New York, New York fue la película que los reunió a los tres a mediados de los 70. Como mucho de lo que ha hecho Scorsese en su carrera detrás de las cámaras, esta cinta es una carta de amor a la ciudad que lo vio nacer y la que lo formó. Pero es también una carta de amor a la música. Tanto amor tenía para profesar el querido Martin que el corte original duraba más de cuatro horas. Obviamente se vio en la obligación de recortarlo y se estrenó una versión que rondaba los 160 minutos.

Este musical relata la vida de un saxofonista y una cantante que se conocen el mismísimo día en que termina la Segunda Guerra Mundial. Y partir de eso se convierten no solo en una pareja en términos románticos sino también en una artística. Obviamente los roces no tardan en aparecer. Y todo esto con la música y la Gran Manzana de fondo.

A pesar de que Scorsese venía de alcanzar el reconocimiento global gracias a Taxi Driver, lo cierto es que New York, New York no fue el éxito que esperaba. En taquilla a la película le fue bastante mal y si bien obtuvo algunas nominaciones a los Globo de Oro y a los BAFTA, no fue precisamente elogiada por la crítica. Ese mismo año, Martin volvió a trabajar con Liza pero en Broadway, una obra que también fracasó en términos comerciales.

Esos dos tropiezos en su casi naciente carrera lo hundieron en la depresión. Se hizo adicto a la cocaína, a algunos medicamentos e incluso consideró mudarse a Italia para trabajar de cineasta en el país de sus ancestros. En el medio de ese caos, se dio lugar para hacer El último Vals, considerado por muchos el mejor documental musical de la historia. Y en el 80 volvería a posicionarse entre los mejores gracias a Toro Salvaje.

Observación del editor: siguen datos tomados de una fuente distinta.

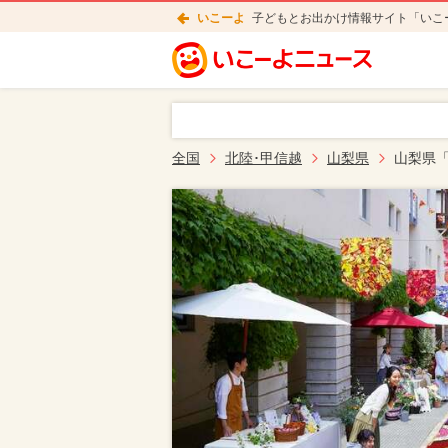
いこーよ
子どもとお出かけ情報サイト「いこ
全国
北陸･甲信越
山梨県
山梨県「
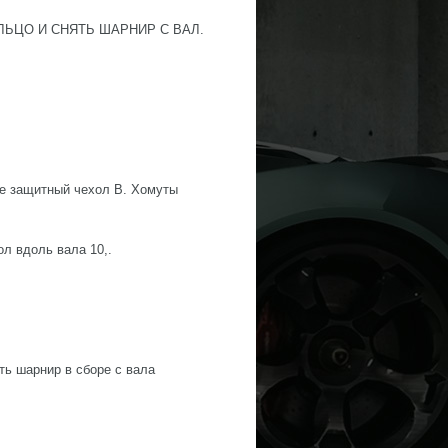
ОЛЬЦО И СНЯТЬ ШАРНИР С ВАЛ.
ие защитный чехол В. Хомуты
ол вдоль вала 10,.
ть шарнир в сборе с вала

Aunque no fue uno de los trabajos más importantes de su carrera, New York, New York nos dejó algunas joyas imposibles de obviar: un montón de escenas improvisadas que le dieron forma a la historia, un Robert De Niro en pleno apogeo tomándose el tiempo necesario para aprender a tocar el saxo y una Liza Minnelli interpretando el mayor hit de su carrera cinematográfica. Y hoy la cinta, como mucho de lo que ha hecho el director, es un clásico que no podemos dejar de ver.